Beyond analyzing genes significantly associated with overall survival to enable more precise personalized treatment for patients, accurately assessing their physical condition post-treatment and providing better stabilized treatment plans accordingly is also crucial for extending overall survival and improving prognosis. Although the previous two papers provided a universal model and deep stratification for precision treatment evaluation in breast cancer patients, researchers did not link significant genes to post-treatment outcomes. This is also closely related to breast cancer's nature as a heterogeneous disease: not only do pathological manifestations vary between patients, but the same disease may present completely differently at different stages within the same patient.
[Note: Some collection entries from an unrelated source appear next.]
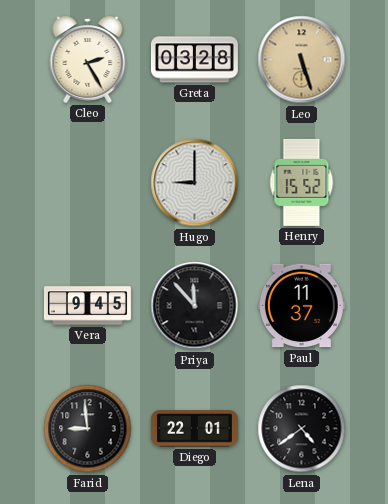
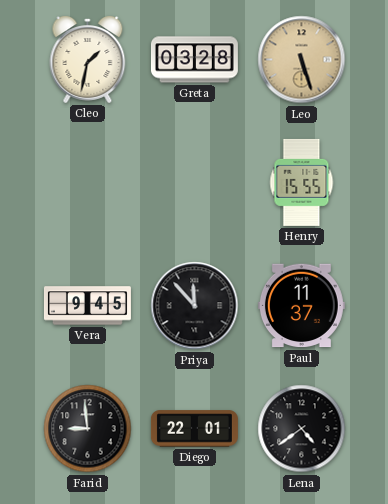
Cleo: 2:25 -> 1:32
Hugo: 9:00 -> none
Henry: 15:52 -> 15:55
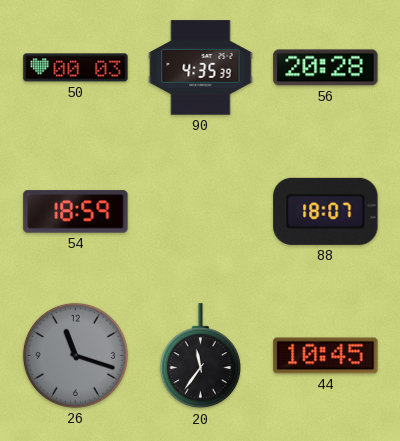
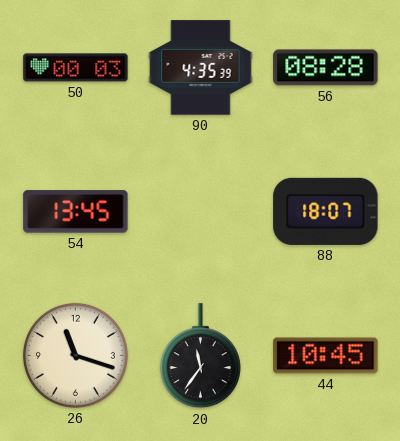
56: 20:28 -> 08:28
54: 18:59 -> 13:45
26 dial: grey -> cream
In other words, a patient's gene expression may differ before and after treatment. The previous two papers analyzed only pre- or post-treatment gene data, failing to analyze the interaction between pre- and post-treatment gene changes. This suggests that a patient's own gene data may not fully detect their physical state after treatment.
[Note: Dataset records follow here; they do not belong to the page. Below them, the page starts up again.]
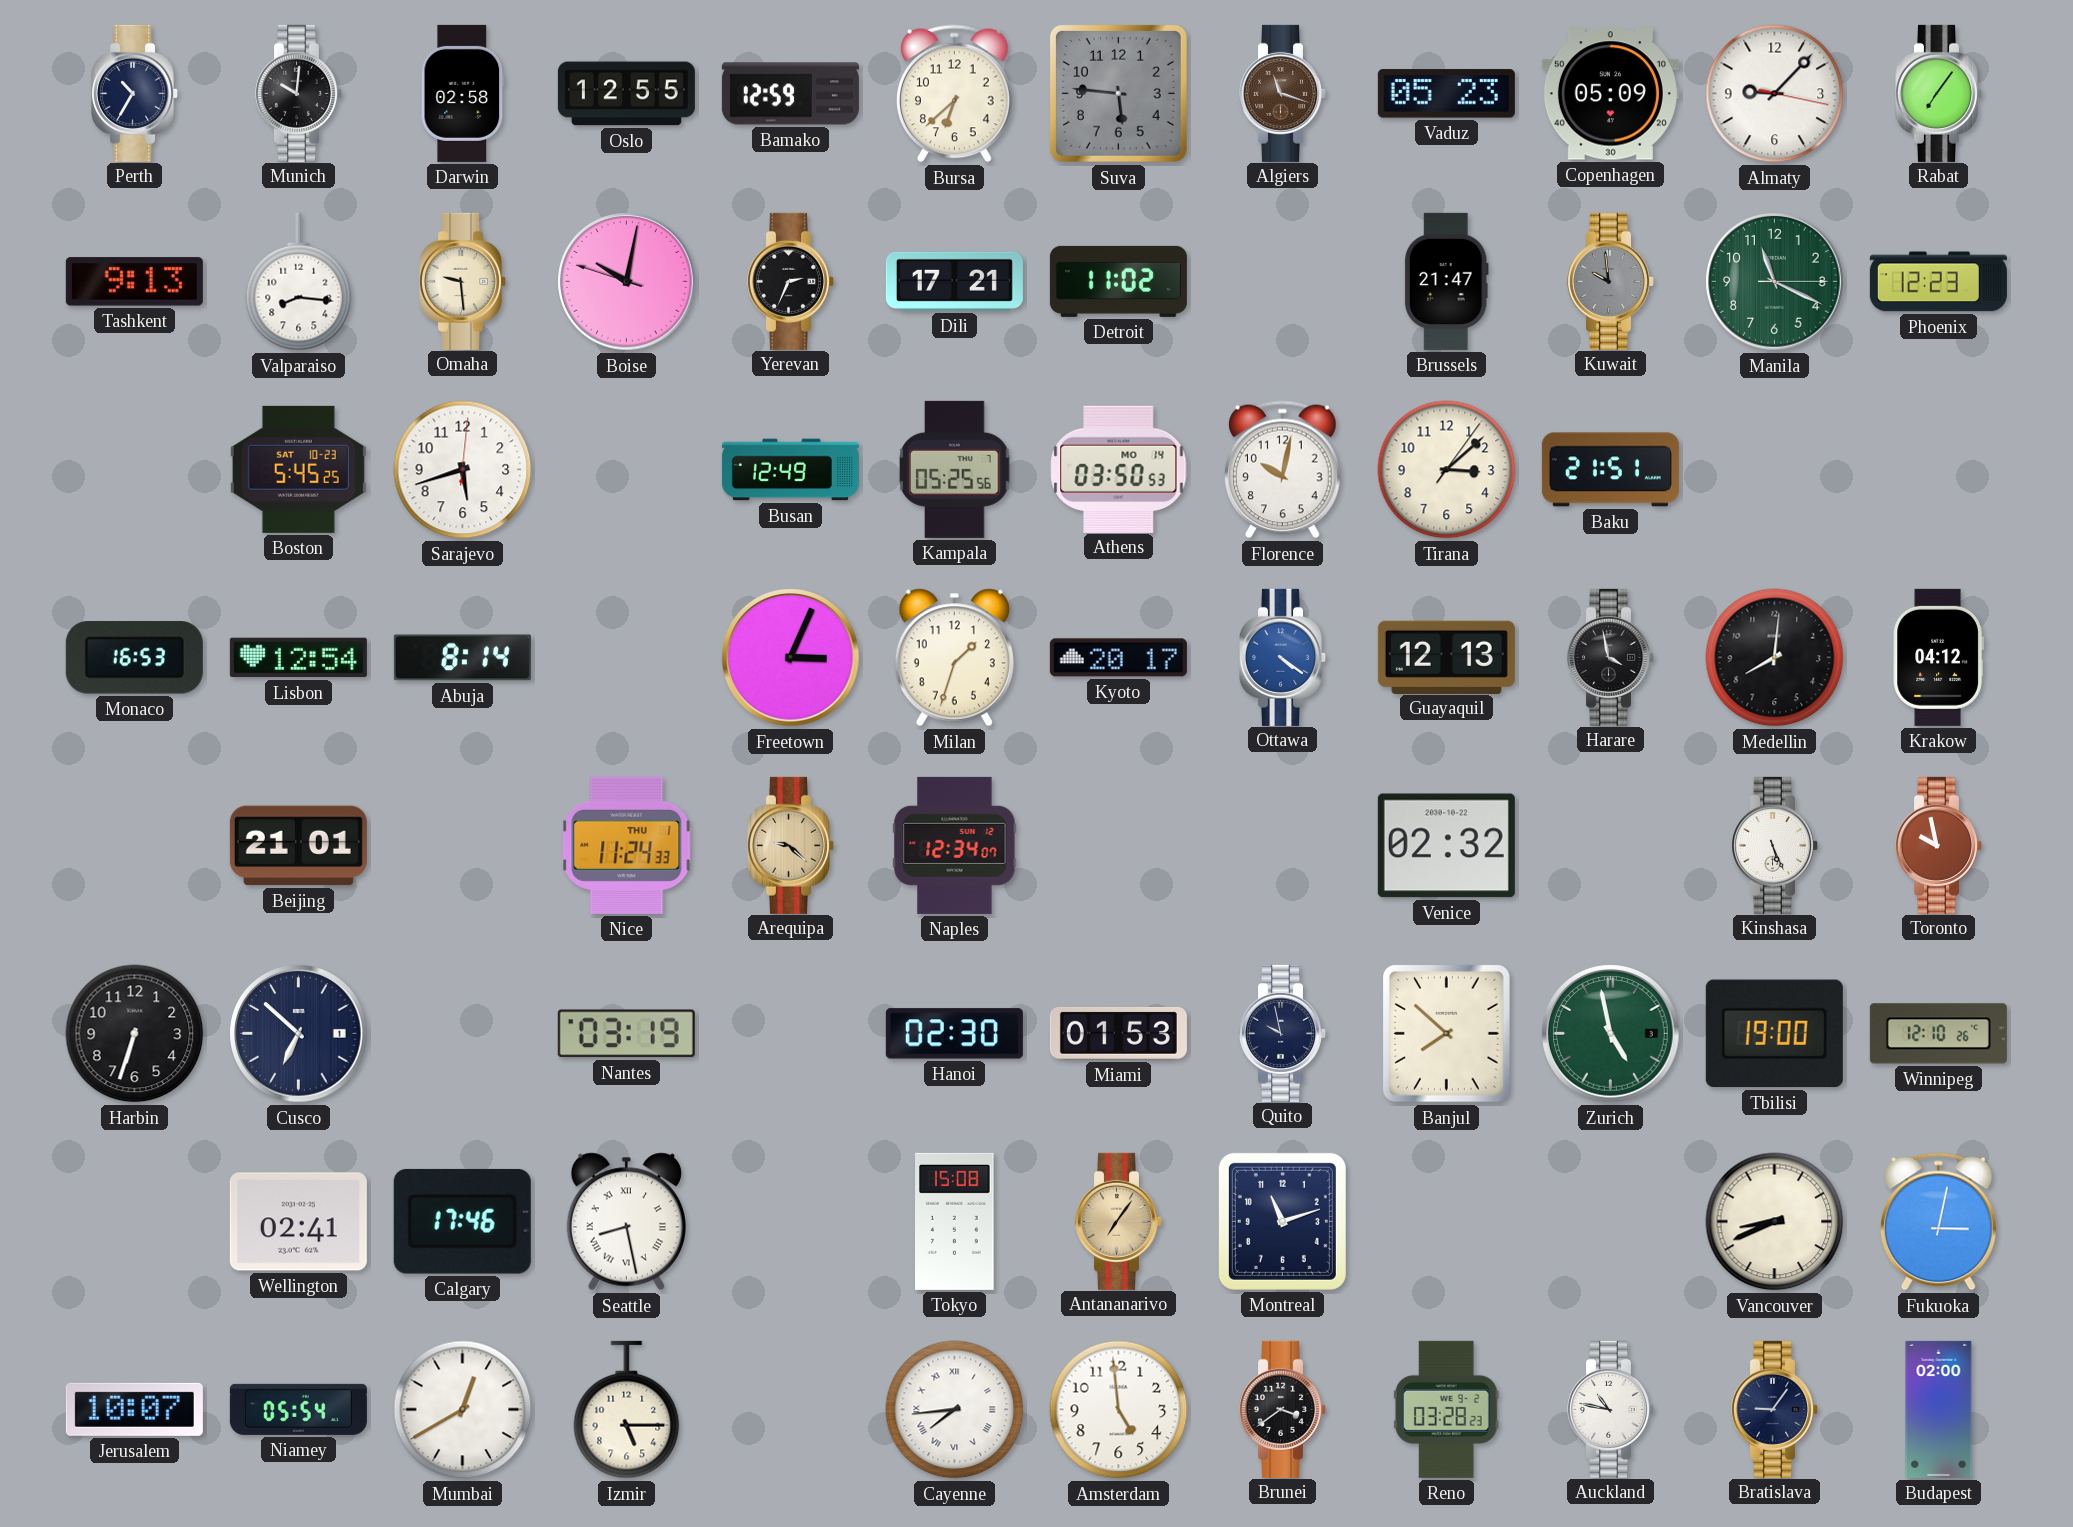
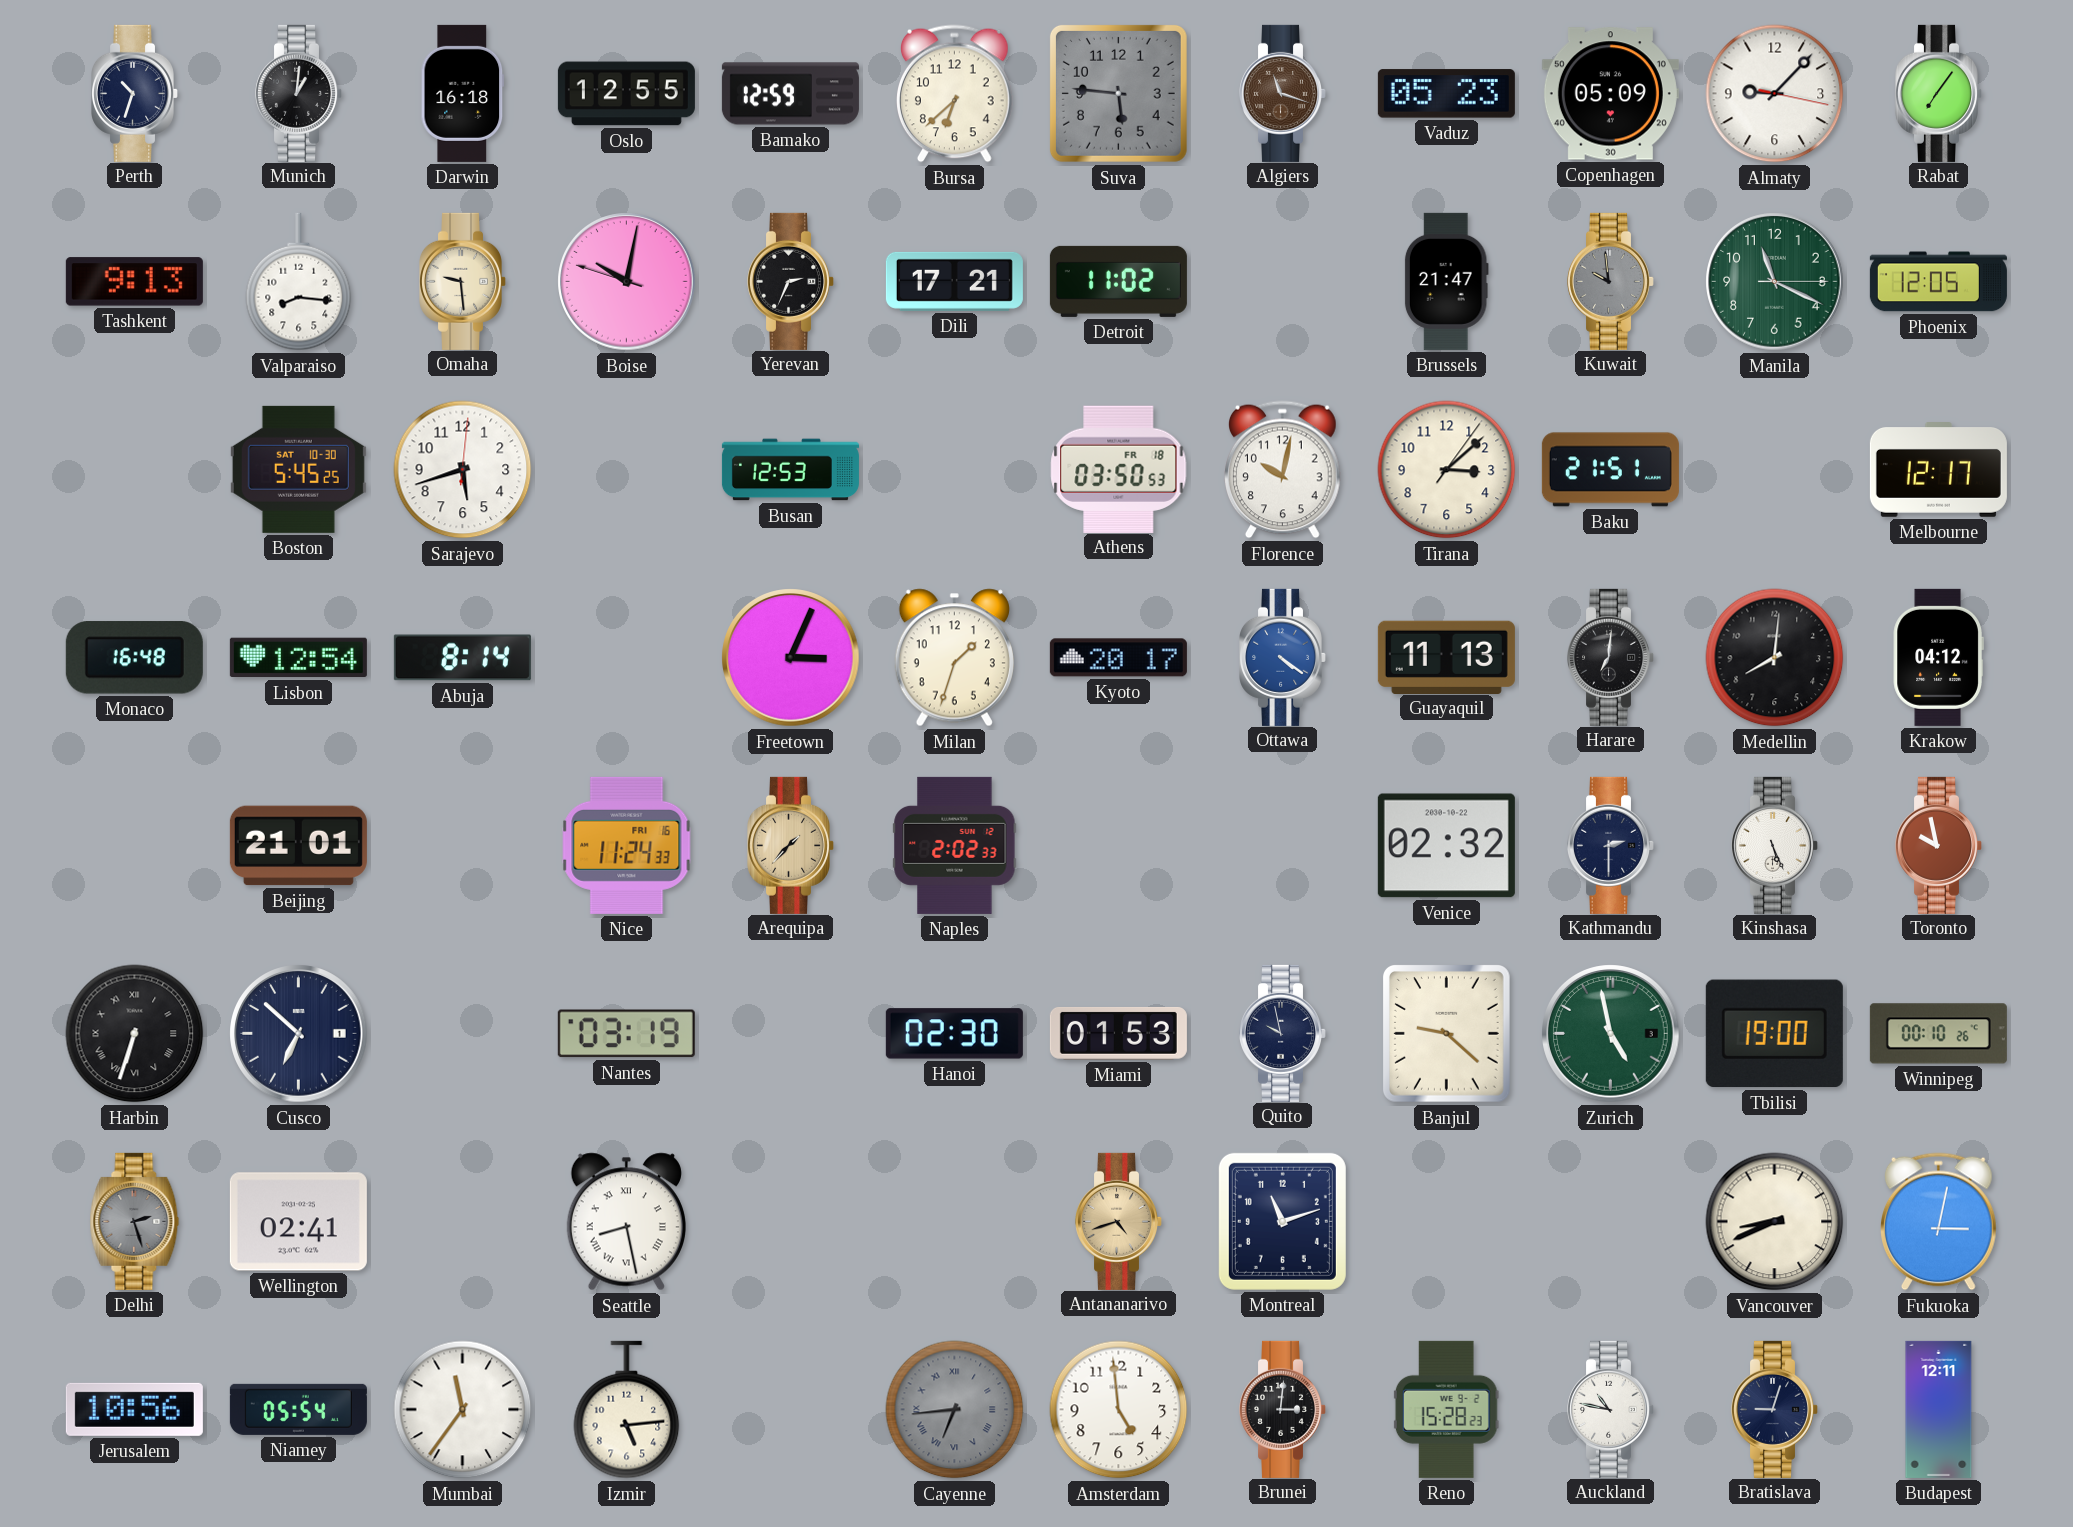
Perth: 10:35 -> 10:33
Munich: 10:01 -> 1:01
Darwin: 02:58 -> 16:18
Phoenix: 12:23 -> 12:05
Boston date: SAT 10-23 -> SAT 10-30
Busan: 12:49 -> 12:53
Kampala: 05:25 -> none
Athens date: MO 14 -> FR 18
Melbourne: none -> 12:17
Monaco: 16:53 -> 16:48
Guayaquil: 12:13 -> 11:13
Harare: 3:58 -> 7:01
Nice date: THU 1 -> FRI 16
Arequipa: 9:22 -> 1:37
Naples: 12:34 -> 2:02
Kathmandu: none -> 2:30
Harbin numerals: Arabic -> Roman
Banjul: 7:52 -> 9:22
Winnipeg: 12:10 -> 00:10
Delhi: none -> 2:27
Calgary: 17:46 -> none
Tokyo: 15:08 -> none
Antananarivo: 7:06 -> 4:42
Jerusalem: 10:07 -> 10:56
Mumbai: 12:40 -> 11:36
Izmir: 5:15 -> 5:14
Cayenne: 7:44 -> 6:44
Cayenne dial: white -> grey
Brunei: 3:39 -> 3:01
Reno: 03:28 -> 15:28
Bratislava: 9:06 -> 9:03
Budapest: 02:00 -> 12:11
Papakonstantinou A. developed a way of using ctDNA levels to predict the treatment outcome in early-stage breast cancer patients receiving neoadjuvant therapy (NAT). He marked three time points: pre-NAT, during NAT and post-NAT. It was found that ctDNA levels before or after the treatment were linked to a high risk of relapse; however, the HR on OS was 19.1 when it came before the treatment, indicating that ctDNA detection at this stage had a big effect on poor OS [6]. On the contrary, there was no apparent connection between post-screening ctDNA status and the possibility of achieving pCR. Before ctDNA research began, it was a common practice among doctors to define pCR as the goal to reach a complete pathologic clearance from the disease on behalf of the patient, one of the most desired circumstances in prognosis. And yet pCR has been challenged by the emergence of evidence that revealed the association of ctDNA and the overall survival rate of patients, which pointed out that achieving pCR did not necessarily imply a prognosis so favorable as indicated before. What’s more, although pCR symbolizes local eradication, it cannot detect the remaining malignancy hidden elsewhere in the body. Thus, conducting ctDNA study along with conducting pCR measurement together can offer a more thorough view about the patient and the condition in these two different aspects - local pathologic clearance and systematic molecular residual and it will probably help form a personalized and specific treatment plan for the patient.

3. Conclusion

This review highlights major findings of biomarker identification to improve prognosis in breast cancer patients and identifies 3 notable advances as follows: a. chemo-treated patients with different molecular subtypes exhibit different genes that correlate with prognosis, thus revealing which molecular subtype requires chemo-treatment through risk scoring. b. Seven genes highly linked to breast cancer have been uncovered via large databases. A risk model was designed based on these genes, which enabled the determination of breast cancer patients’ risks independent of the type of therapy and molecular subtype. c. Post-treatment monitoring using ctDNA enables the determination of the physical status of the patient and thus to design the personalized treatment plan accordingly as well as post-treatment stabilization. As such, patients’ outcome was greatly improved.

However, there is still space for improvement in this review: although it provides a fairly complete review of different gene selections and standardizations carried out in each of these 3 articles, it focuses mostly on the biological meaning of the genes found by the statistical test, rather than explaining the concrete steps and methods. Moreover, no comparative analysis was conducted for articles studying the same genes. Many advancements have been made in improving the prognosis of cancer patients. However, more work still needs to be done to extend patient-based data from multiple cancers and different treatment types to construct large-scale risk assessment data models and validate them with more data. In addition, while early ctDNA evidence looks very promising, uniform sampling standards should continue to be established for the current age of translational medicine for even greater robustness.